>> Begin Available records

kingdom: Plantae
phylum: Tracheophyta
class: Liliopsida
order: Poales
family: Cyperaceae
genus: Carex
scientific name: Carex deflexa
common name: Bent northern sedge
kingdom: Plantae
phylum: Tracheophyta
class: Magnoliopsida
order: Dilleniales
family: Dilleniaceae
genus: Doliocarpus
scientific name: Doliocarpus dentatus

>> End Available records
>> Begin Available records

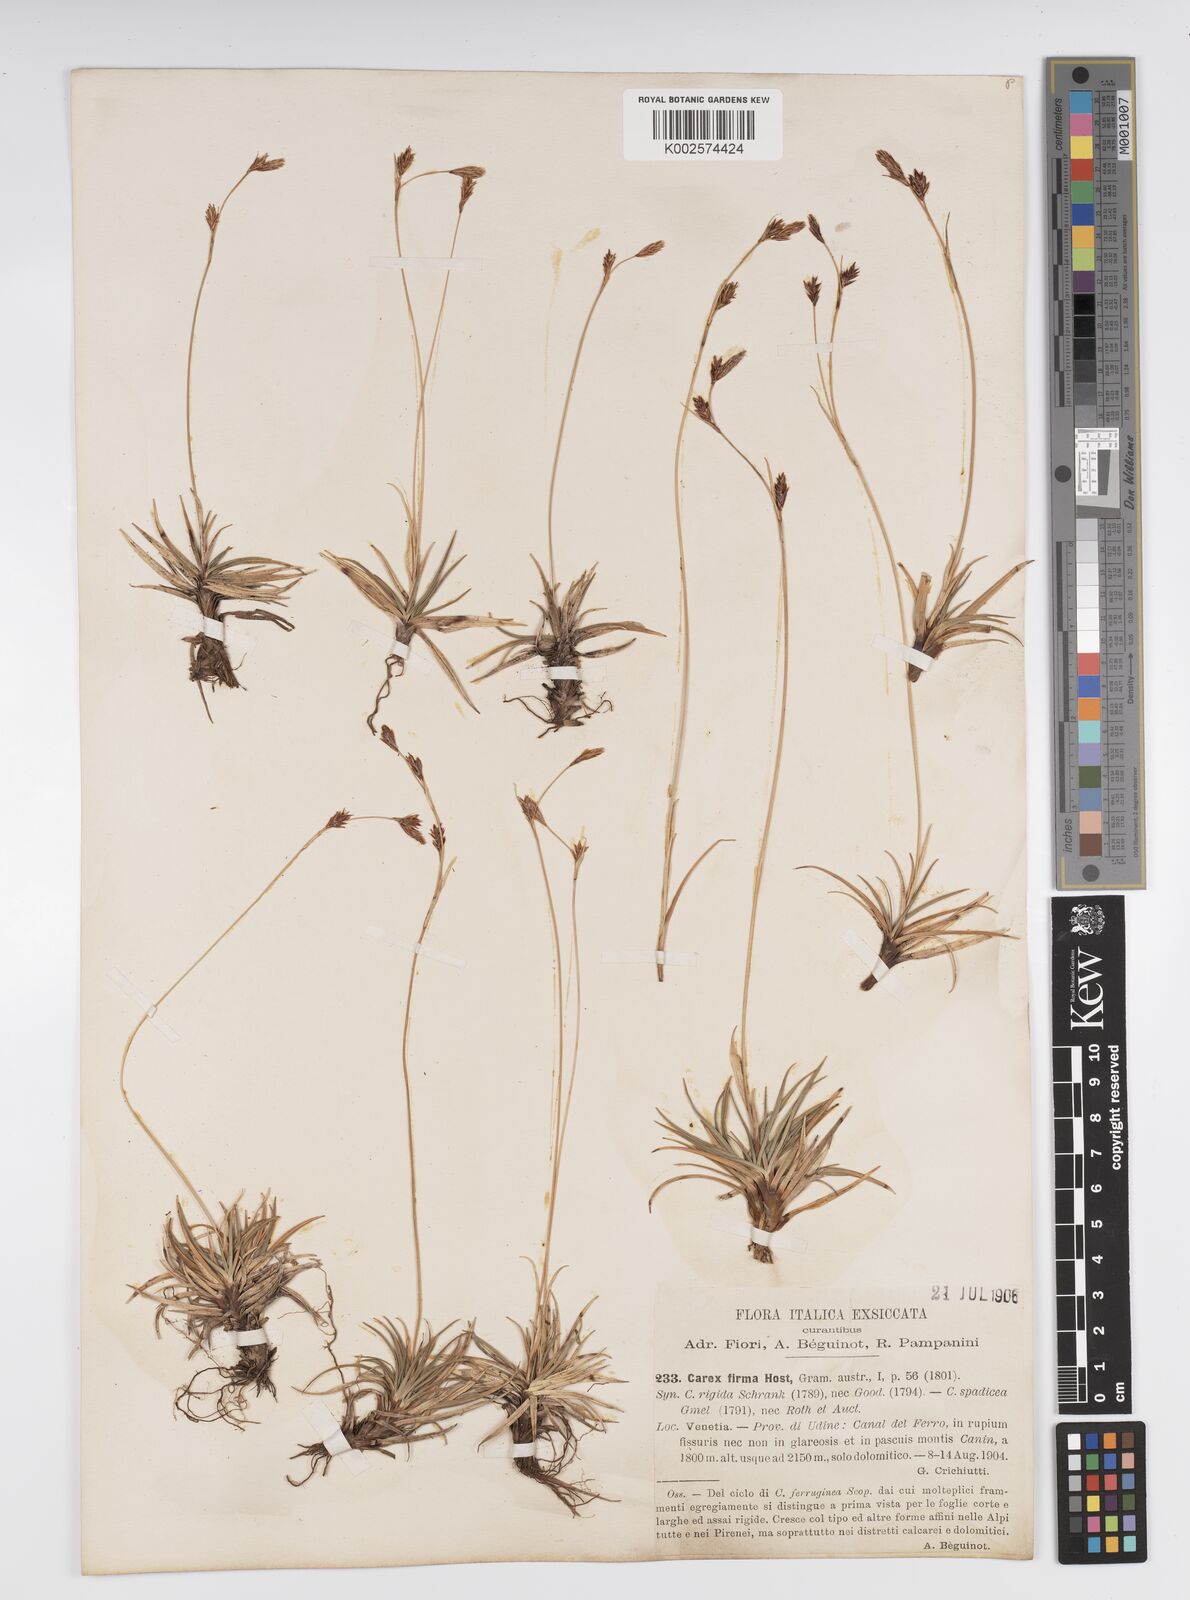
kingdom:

>> End Available records
>> Begin Available records

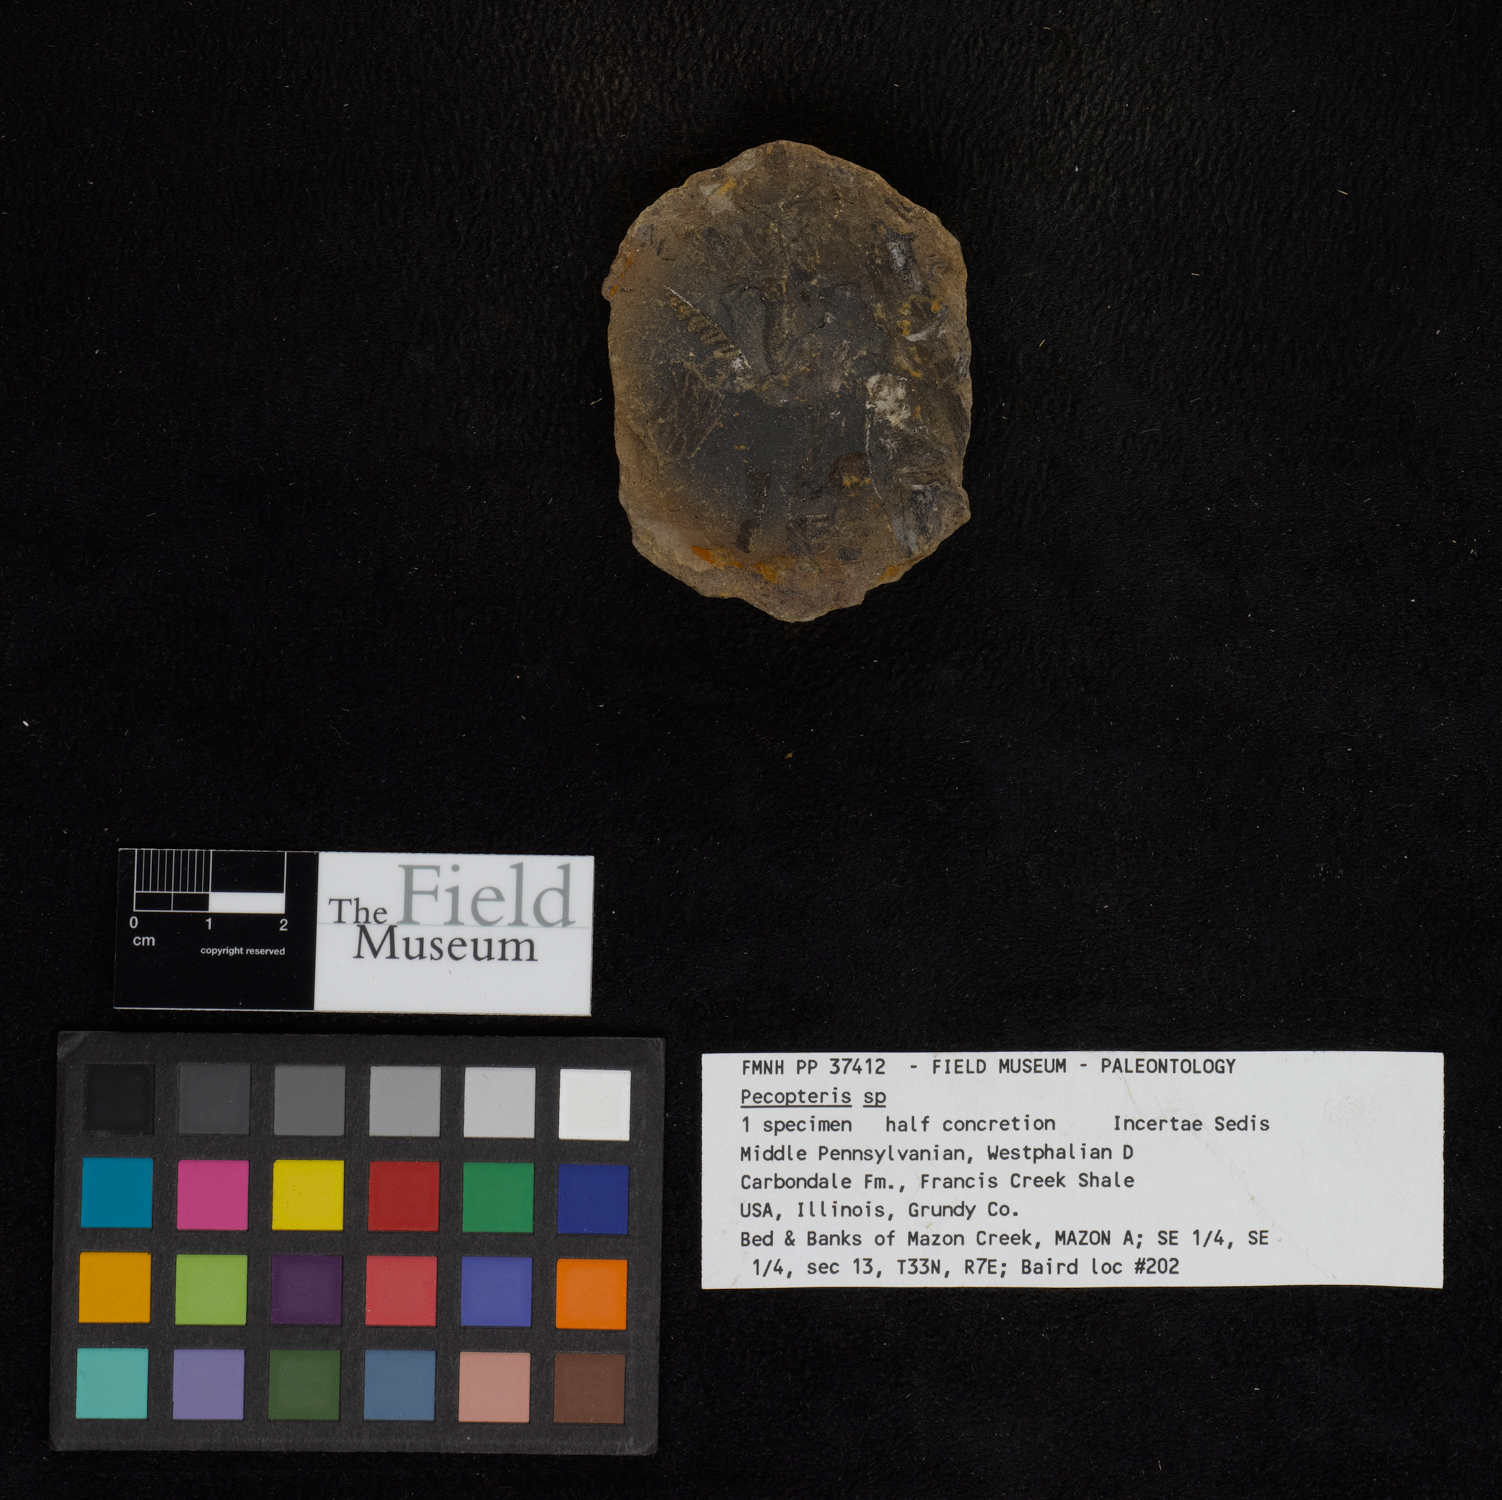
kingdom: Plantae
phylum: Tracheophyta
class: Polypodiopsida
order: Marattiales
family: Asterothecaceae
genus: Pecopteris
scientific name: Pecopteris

>> End Available records

▶ _What this task involves_: Put the lines starting at the one that contains "order: Poales" and ending at the one that contains "genus: Doliocarpus" into a Markdown table with the columns Row and Line, numbering each row and leaving out blank lines.

▶ _Task output_:
| Row | Line |
|---|---|
| 1 | order: Poales |
| 2 | family: Cyperaceae |
| 3 | genus: Carex |
| 4 | scientific name: Carex deflexa |
| 5 | common name: Bent northern sedge |
| 6 | kingdom: Plantae |
| 7 | phylum: Tracheophyta |
| 8 | class: Magnoliopsida |
| 9 | order: Dilleniales |
| 10 | family: Dilleniaceae |
| 11 | genus: Doliocarpus |